--- ACTIVITY ---
For this exercise, transcribe the records below without changing a word.
╭─ STORED DATA
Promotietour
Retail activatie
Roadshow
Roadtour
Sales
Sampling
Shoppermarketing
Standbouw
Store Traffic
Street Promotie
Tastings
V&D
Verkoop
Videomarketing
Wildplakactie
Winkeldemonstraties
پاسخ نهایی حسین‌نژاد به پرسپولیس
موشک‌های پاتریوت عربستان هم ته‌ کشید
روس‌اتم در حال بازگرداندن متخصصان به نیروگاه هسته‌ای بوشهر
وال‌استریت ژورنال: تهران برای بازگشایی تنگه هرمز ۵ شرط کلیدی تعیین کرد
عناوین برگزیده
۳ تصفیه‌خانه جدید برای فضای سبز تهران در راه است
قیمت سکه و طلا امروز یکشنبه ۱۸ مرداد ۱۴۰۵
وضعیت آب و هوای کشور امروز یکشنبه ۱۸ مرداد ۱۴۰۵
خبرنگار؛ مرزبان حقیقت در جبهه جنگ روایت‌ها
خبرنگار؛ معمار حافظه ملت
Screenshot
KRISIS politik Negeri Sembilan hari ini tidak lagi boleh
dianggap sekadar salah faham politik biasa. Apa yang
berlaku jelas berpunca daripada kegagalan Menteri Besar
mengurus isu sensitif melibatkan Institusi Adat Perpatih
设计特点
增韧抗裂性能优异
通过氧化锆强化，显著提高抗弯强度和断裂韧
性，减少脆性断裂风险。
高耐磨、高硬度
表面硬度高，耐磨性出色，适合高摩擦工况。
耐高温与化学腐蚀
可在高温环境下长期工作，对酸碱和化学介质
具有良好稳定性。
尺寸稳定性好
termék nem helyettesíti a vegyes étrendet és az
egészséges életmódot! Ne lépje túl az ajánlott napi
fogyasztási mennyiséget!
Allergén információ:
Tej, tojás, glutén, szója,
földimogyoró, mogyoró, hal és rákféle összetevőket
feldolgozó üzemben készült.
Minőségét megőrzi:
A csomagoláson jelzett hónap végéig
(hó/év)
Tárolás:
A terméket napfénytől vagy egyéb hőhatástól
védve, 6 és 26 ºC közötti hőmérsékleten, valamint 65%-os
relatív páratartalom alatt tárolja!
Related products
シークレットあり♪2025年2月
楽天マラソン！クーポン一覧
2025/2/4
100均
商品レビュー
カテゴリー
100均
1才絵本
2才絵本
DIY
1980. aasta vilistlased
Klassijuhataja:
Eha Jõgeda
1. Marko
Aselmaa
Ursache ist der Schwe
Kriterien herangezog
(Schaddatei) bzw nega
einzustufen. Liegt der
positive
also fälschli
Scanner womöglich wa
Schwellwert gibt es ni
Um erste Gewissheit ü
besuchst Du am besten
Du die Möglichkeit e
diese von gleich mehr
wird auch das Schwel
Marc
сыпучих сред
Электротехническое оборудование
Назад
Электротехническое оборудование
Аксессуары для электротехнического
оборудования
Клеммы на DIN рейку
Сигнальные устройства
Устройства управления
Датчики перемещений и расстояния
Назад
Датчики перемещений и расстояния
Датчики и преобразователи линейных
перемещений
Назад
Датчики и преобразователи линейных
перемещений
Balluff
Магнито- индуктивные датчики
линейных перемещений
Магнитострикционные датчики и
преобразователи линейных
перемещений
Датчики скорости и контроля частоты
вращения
╰─
--- EXPECTED ANSWER ---
Promotietour
Retail activatie
Roadshow
Roadtour
Sales
Sampling
Shoppermarketing
Standbouw
Store Traffic
Street Promotie
Tastings
V&D
Verkoop
Videomarketing
Wildplakactie
Winkeldemonstraties
پاسخ نهایی حسین‌نژاد به پرسپولیس
موشک‌های پاتریوت عربستان هم ته‌ کشید
روس‌اتم در حال بازگرداندن متخصصان به نیروگاه هسته‌ای بوشهر
وال‌استریت ژورنال: تهران برای بازگشایی تنگه هرمز ۵ شرط کلیدی تعیین کرد
عناوین برگزیده
۳ تصفیه‌خانه جدید برای فضای سبز تهران در راه است
قیمت سکه و طلا امروز یکشنبه ۱۸ مرداد ۱۴۰۵
وضعیت آب و هوای کشور امروز یکشنبه ۱۸ مرداد ۱۴۰۵
خبرنگار؛ مرزبان حقیقت در جبهه جنگ روایت‌ها
خبرنگار؛ معمار حافظه ملت
Screenshot
KRISIS politik Negeri Sembilan hari ini tidak lagi boleh
dianggap sekadar salah faham politik biasa. Apa yang
berlaku jelas berpunca daripada kegagalan Menteri Besar
mengurus isu sensitif melibatkan Institusi Adat Perpatih
设计特点
增韧抗裂性能优异
通过氧化锆强化，显著提高抗弯强度和断裂韧
性，减少脆性断裂风险。
高耐磨、高硬度
表面硬度高，耐磨性出色，适合高摩擦工况。
耐高温与化学腐蚀
可在高温环境下长期工作，对酸碱和化学介质
具有良好稳定性。
尺寸稳定性好
termék nem helyettesíti a vegyes étrendet és az
egészséges életmódot! Ne lépje túl az ajánlott napi
fogyasztási mennyiséget!
Allergén információ:
Tej, tojás, glutén, szója,
földimogyoró, mogyoró, hal és rákféle összetevőket
feldolgozó üzemben készült.
Minőségét megőrzi:
A csomagoláson jelzett hónap végéig
(hó/év)
Tárolás:
A terméket napfénytől vagy egyéb hőhatástól
védve, 6 és 26 ºC közötti hőmérsékleten, valamint 65%-os
relatív páratartalom alatt tárolja!
Related products
シークレットあり♪2025年2月
楽天マラソン！クーポン一覧
2025/2/4
100均
商品レビュー
カテゴリー
100均
1才絵本
2才絵本
DIY
1980. aasta vilistlased
Klassijuhataja:
Eha Jõgeda
1. Marko
Aselmaa
Ursache ist der Schwe
Kriterien herangezog
(Schaddatei) bzw nega
einzustufen. Liegt der
positive
also fälschli
Scanner womöglich wa
Schwellwert gibt es ni
Um erste Gewissheit ü
besuchst Du am besten
Du die Möglichkeit e
diese von gleich mehr
wird auch das Schwel
Marc
сыпучих сред
Электротехническое оборудование
Назад
Электротехническое оборудование
Аксессуары для электротехнического
оборудования
Клеммы на DIN рейку
Сигнальные устройства
Устройства управления
Датчики перемещений и расстояния
Назад
Датчики перемещений и расстояния
Датчики и преобразователи линейных
перемещений
Назад
Датчики и преобразователи линейных
перемещений
Balluff
Магнито- индуктивные датчики
линейных перемещений
Магнитострикционные датчики и
преобразователи линейных
перемещений
Датчики скорости и контроля частоты
вращения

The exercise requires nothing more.